The Devil Is in the Details
If you research the details of the scandal, you can see the graders and CEOs eschewing responsibility. They deny any wrongdoing and pass it off onto the trimmers guilty of the doctoring. While it might be true, they already have a history of grading trimmed cards.
But, there’s no way to really verify their claims and it’s difficult to believe anyone. However, one thing is certain, most people do not trust PSA any longer. How the company has handled this scandal doesn’t give customers and clients much confidence.
Brief Evaluation Practices
Plus, Joe Orlando, CEO of Collectors Universe, not only refuses to take responsibility for the scandal, but he once admitted something shocking. In a press conference, he said that most cards receive a grade in about 30 seconds.
This should be surprising to any serious card collector. If the brevity of time they take for evaluation wasn’t enough, his nonchalant and haphazard admission of it pours lemon juice on an open wound.
This doesn’t leave much time for thorough checking and evaluation. Such a brief time period to determine the value of a potential gold mine leaves one much to desire; especially where competence and credibility come into the picture.
Is PSA Grading Worth It?
While it may seem like PSA grading provides a level of certainty, recent events leave an even darker cloud and a bitter taste in the company’s wake.

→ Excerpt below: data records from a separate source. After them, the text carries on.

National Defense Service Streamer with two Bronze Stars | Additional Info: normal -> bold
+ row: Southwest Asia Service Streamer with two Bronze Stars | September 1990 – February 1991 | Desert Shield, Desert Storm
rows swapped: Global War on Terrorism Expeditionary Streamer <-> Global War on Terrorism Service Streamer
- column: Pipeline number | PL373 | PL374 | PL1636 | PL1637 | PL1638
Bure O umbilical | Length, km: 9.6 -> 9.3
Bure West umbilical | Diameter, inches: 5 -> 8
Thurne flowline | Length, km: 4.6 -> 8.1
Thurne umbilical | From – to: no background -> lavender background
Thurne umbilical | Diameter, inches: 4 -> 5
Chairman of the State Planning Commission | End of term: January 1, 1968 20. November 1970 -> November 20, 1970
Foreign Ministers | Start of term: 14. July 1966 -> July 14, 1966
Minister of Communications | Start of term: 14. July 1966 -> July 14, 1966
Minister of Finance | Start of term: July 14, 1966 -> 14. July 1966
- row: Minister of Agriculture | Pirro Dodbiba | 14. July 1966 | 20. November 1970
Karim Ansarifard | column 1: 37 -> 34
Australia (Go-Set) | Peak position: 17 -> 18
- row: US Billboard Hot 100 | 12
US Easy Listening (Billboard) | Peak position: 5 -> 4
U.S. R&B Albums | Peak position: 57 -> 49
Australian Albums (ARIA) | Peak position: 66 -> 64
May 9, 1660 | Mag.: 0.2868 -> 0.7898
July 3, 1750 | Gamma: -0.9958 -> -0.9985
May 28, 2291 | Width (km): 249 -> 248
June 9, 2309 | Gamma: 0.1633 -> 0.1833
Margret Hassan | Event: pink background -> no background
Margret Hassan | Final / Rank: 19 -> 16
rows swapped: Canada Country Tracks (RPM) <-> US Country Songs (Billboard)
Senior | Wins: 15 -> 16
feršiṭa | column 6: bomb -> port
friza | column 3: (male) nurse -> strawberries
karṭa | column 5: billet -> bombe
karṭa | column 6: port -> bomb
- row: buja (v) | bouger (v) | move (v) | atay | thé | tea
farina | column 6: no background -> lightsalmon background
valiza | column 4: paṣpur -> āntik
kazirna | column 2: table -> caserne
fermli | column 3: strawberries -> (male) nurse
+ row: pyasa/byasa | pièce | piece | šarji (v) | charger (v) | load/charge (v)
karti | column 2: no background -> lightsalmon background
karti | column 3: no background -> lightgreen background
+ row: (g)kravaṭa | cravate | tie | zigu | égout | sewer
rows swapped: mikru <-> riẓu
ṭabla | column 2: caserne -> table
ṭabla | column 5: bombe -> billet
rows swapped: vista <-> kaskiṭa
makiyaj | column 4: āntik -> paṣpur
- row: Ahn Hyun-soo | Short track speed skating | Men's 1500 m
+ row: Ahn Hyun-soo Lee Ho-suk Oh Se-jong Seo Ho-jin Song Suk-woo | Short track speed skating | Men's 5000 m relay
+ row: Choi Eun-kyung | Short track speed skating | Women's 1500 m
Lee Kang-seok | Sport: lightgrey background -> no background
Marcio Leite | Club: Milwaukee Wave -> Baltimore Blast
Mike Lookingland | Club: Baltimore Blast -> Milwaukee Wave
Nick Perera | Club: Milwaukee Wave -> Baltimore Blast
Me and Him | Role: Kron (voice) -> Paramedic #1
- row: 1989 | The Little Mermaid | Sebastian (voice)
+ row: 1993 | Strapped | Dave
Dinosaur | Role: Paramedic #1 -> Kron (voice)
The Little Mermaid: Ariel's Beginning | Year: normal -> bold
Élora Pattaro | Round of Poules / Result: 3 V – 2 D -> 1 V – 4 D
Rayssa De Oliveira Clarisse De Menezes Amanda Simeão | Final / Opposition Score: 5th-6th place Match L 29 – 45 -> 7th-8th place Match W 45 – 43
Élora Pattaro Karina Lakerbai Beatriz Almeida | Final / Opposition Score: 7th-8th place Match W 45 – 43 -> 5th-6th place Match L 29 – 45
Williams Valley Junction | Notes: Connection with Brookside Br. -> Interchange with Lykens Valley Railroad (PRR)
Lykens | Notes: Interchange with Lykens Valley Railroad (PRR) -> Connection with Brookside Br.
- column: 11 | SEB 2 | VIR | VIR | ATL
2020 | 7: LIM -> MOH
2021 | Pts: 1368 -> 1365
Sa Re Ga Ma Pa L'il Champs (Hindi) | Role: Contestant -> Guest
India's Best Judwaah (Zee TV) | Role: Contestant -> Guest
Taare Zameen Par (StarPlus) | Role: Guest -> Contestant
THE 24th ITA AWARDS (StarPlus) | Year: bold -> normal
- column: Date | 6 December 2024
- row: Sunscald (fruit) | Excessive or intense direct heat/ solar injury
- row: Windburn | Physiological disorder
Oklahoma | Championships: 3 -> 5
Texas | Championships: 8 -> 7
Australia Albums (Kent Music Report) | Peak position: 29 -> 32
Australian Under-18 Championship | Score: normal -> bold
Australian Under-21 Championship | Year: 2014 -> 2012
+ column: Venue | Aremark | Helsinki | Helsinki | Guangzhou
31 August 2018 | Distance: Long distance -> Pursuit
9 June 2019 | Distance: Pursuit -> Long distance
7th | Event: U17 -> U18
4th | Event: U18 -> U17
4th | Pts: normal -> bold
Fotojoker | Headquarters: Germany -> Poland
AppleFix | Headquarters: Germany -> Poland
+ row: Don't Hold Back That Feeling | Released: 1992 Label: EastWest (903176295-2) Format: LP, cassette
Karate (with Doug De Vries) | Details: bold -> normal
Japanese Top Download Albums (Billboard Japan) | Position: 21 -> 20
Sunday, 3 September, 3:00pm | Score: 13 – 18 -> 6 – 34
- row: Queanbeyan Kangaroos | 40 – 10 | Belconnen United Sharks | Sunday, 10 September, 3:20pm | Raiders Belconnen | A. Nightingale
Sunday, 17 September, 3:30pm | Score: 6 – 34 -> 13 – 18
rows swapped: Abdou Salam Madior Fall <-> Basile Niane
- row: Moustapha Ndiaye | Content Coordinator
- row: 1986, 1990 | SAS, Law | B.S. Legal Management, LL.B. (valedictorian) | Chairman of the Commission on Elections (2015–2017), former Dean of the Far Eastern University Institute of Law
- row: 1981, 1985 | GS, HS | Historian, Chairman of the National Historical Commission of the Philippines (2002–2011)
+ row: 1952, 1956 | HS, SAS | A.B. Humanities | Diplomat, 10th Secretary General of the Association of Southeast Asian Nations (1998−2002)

When you take into account the checkered past of PSA, you may be better off thoroughly educating yourself on the subject.
Even if you find a more credible grading service, it’s best to be a second set of eyes. This way, you’ll prevent conmen from taking you for a ride in an industry where integrity dwindles by a thread.
PSA Recommends using Card Saver 1’s when submitting cards for grading. To check the current price and availability of Card Saver 1 Sleeves, click here to view the selection on Amazon.
Can I Trust PSA with My Cards?
Unless you know a professional grader at PSA, you probably shouldn’t trust them with your cards. If you wanted to use them and their grading as a gauge, that might be okay. But you shouldn’t rely on them and, with somewhat shifty operations specifically with their graders, it’s best to find other options or ways of grading.
PSA simply doesn’t have the credibility or seem to care to deliver the right competence to be sure you’re getting a true grade. What’s more, even if you know your cards are substandard, you don’t know if you’re dealing with someone who’s going to turn around, doctor it and make a shifty profit.
It’s unfortunate that the world of trading cards has taken such a dive. So, while you may be looking for a way to check your collection against what it’s worth in regards to market value, PSA should probably become your last resort.
They have a history that’s far too shady. It’s a third party grading system with a history of obtaining fame from grading a trimmed card. Even after it proved to be fraudulent, they still maintain the grade. This paints a grim picture, not just for the company but also for the grading service industry as a whole.
Let’s face it, card trading isn’t what it used to be. Plus, since everyone is having a field day with dishonesty, you can expect more of a con job out of it than anything useful. Not that you can’t find some good people out there, but it is like finding a needle in a haystack.